------ Listed records ------

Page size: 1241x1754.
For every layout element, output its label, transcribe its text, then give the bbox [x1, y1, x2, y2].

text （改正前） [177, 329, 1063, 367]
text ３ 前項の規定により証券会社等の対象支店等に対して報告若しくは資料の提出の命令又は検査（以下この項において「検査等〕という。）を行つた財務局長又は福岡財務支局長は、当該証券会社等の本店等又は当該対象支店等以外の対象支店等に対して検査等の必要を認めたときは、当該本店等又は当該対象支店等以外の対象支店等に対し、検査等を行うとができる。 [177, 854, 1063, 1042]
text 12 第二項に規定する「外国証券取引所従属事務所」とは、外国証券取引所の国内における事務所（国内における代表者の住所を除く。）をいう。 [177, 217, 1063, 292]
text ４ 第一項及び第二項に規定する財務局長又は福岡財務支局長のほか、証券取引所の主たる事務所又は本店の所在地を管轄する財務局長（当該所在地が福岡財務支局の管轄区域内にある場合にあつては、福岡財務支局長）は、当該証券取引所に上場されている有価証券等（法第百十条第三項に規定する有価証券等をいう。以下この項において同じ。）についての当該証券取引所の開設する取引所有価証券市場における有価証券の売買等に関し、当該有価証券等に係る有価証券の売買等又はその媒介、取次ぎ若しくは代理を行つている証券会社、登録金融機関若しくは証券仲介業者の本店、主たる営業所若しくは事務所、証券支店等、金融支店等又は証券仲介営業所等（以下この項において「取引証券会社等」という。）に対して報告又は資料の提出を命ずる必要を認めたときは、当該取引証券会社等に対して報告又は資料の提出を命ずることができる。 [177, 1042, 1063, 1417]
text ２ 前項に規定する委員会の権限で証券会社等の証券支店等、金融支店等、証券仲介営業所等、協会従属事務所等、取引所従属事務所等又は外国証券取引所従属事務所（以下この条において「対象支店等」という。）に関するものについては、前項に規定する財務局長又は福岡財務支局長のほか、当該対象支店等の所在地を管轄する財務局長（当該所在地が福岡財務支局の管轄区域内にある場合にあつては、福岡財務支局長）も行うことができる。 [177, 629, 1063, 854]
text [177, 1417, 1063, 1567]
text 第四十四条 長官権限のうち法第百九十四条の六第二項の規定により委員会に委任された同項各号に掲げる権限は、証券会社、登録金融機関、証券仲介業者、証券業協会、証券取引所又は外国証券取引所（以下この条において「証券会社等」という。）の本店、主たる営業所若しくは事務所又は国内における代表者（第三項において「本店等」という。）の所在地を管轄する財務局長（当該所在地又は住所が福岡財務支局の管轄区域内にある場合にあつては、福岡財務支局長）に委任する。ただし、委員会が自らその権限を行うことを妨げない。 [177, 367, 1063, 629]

------

Each entry is to be retyped exactly as it appears.

Page size: 1241x1754.
For every layout element, output its label, transcribe its text, then give the bbox [x1, y1, x2, y2].

text （改正前） [177, 329, 1063, 367]
text ３ 前項の規定により証券会社等の対象支店等に対して報告若しくは資料の提出の命令又は検査（以下この項において「検査等〕という。）を行つた財務局長又は福岡財務支局長は、当該証券会社等の本店等又は当該対象支店等以外の対象支店等に対して検査等の必要を認めたときは、当該本店等又は当該対象支店等以外の対象支店等に対し、検査等を行うとができる。 [177, 854, 1063, 1042]
text 12 第二項に規定する「外国証券取引所従属事務所」とは、外国証券取引所の国内における事務所（国内における代表者の住所を除く。）をいう。 [177, 217, 1063, 292]
text ４ 第一項及び第二項に規定する財務局長又は福岡財務支局長のほか、証券取引所の主たる事務所又は本店の所在地を管轄する財務局長（当該所在地が福岡財務支局の管轄区域内にある場合にあつては、福岡財務支局長）は、当該証券取引所に上場されている有価証券等（法第百十条第三項に規定する有価証券等をいう。以下この項において同じ。）についての当該証券取引所の開設する取引所有価証券市場における有価証券の売買等に関し、当該有価証券等に係る有価証券の売買等又はその媒介、取次ぎ若しくは代理を行つている証券会社、登録金融機関若しくは証券仲介業者の本店、主たる営業所若しくは事務所、証券支店等、金融支店等又は証券仲介営業所等（以下この項において「取引証券会社等」という。）に対して報告又は資料の提出を命ずる必要を認めたときは、当該取引証券会社等に対して報告又は資料の提出を命ずることができる。 [177, 1042, 1063, 1417]
text ２ 前項に規定する委員会の権限で証券会社等の証券支店等、金融支店等、証券仲介営業所等、協会従属事務所等、取引所従属事務所等又は外国証券取引所従属事務所（以下この条において「対象支店等」という。）に関するものについては、前項に規定する財務局長又は福岡財務支局長のほか、当該対象支店等の所在地を管轄する財務局長（当該所在地が福岡財務支局の管轄区域内にある場合にあつては、福岡財務支局長）も行うことができる。 [177, 629, 1063, 854]
text [177, 1417, 1063, 1567]
text 第四十四条 長官権限のうち法第百九十四条の六第二項の規定により委員会に委任された同項各号に掲げる権限は、証券会社、登録金融機関、証券仲介業者、証券業協会、証券取引所又は外国証券取引所（以下この条において「証券会社等」という。）の本店、主たる営業所若しくは事務所又は国内における代表者（第三項において「本店等」という。）の所在地を管轄する財務局長（当該所在地又は住所が福岡財務支局の管轄区域内にある場合にあつては、福岡財務支局長）に委任する。ただし、委員会が自らその権限を行うことを妨げない。 [177, 367, 1063, 629]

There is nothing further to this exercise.